Zlato Ku Chun-hin, member of the NeoDemocrats, applied for emergency legal aid after he sought legal advice. Ku told that media at a press conference on Tuesday that “we think that CE [Chief Executive] has no right to do so because the law has not entitled him to do such thing[s].” He said he hoped for the court to overrule the judicial review applied for by the Chief Executive Leung Chun-ying based on the restrictions on the powers of Hong Kong’s leader as stated in the Basic Law.
Ku added that he does not want Leung’s judicial review to set a precedent for future applications.
”What is a judicial review?”
Judicial review is a formal mechanism of evaluating the decision-making process of public bodies. It mainly reviews administrative decisions they make, and looks at whether a law or administrative decision is compatible with the Basic Law, Hong Kong’s mini-constitution.
An example of judicial review of an administrative decision is Choi Hoi-dick v. Secretary for Home Affairs in 2007, when lawmaker Eddie Chu unsuccessfully challenged the legality of the government’s refusal to declare the Queen’s Pier a “monument.”
For a judicial review of the constitutionality of a law, an example would be Leung TC William Roy v. Secretary for Justice in 2006, in which the Court of Appeal held that the law prohibiting consensual male homosexual sex under age 21 was discriminatory based on sexual orientation and hence unconstitutional.
”What is the separation of powers?”
The executive is generally referred to as the “government,” which oversees the daily administration of the territory’s bureaucracy. The Legislative Council is the legislature or parliament of Hong Kong, while the judiciary includes all levels of courts.
However, the constitutional powers of the three branches in Hong Kong are not equal. For example, under Article 74 of the Basic Law, lawmakers can only introduce bills relating to government policies with the consent of the chief executive, and cannot introduce bills relating to public expenditure, political structure and the operation of the government. This limits the lawmaking power of the legislature.
That said, the judiciary is generally reluctant to interfere in the internal affairs of the legislature. In Leung Kwok Hung v. President of the Legislative Council in 2007, lawmaker Leung Kwok-hung unsuccessfully challenged the rule that prevents legislators from amending bills that have an impact on public expenditure. Leung also raised the issue of whether the court has jurisdiction over the legislature.
In holding that the court does have jurisdiction over the legislature, the Court of First Instance gave a word of caution that such jurisdiction, “having regard to the sovereignty of LegCo under the Basic Law, should only be exercised in a restrictive manner.”
Roy Tam Hoi-pong, another member of the NeoDemocrats, said that the government’s action was in violation of the Legislative Council’s Rules of Procedures, and was damaging the principles of the separation of powers – a value that that has proven successful in Hong Kong.
“Leung’s judicial review application has wounded the separation of powers,” Tam said. “We hope to stop the wound from bleeding further.”

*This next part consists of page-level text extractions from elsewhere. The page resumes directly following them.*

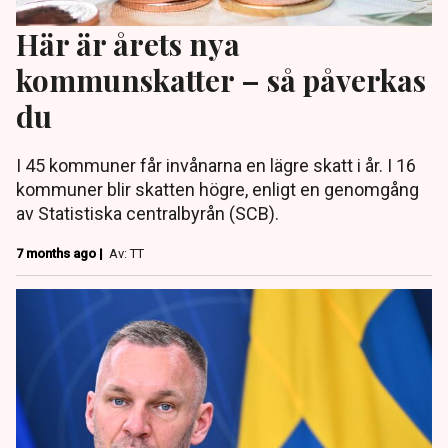
Här är årets nya
kommunskatter – så påverkas
du
I 45 kommuner får invånarna en lägre skatt i år. I 16
kommuner blir skatten högre, enligt en genomgång
av Statistiska centralbyrån (SCB).
7 months ago |
Av: TT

“The aim of our judicial review is to remove the Chief Executive as the applicant of his judicial review,” said Tam. “Leung can apply for judicial review as an ordinary citizen… but Leung applied for judicial review using his position in public office with public money, we think this is unconstitutional.”
The application process for legal aid has already been completed but the result is pending. Tam said they will apply for judicial review only if legal aid was approved because they foresee the legal fees to be expensive.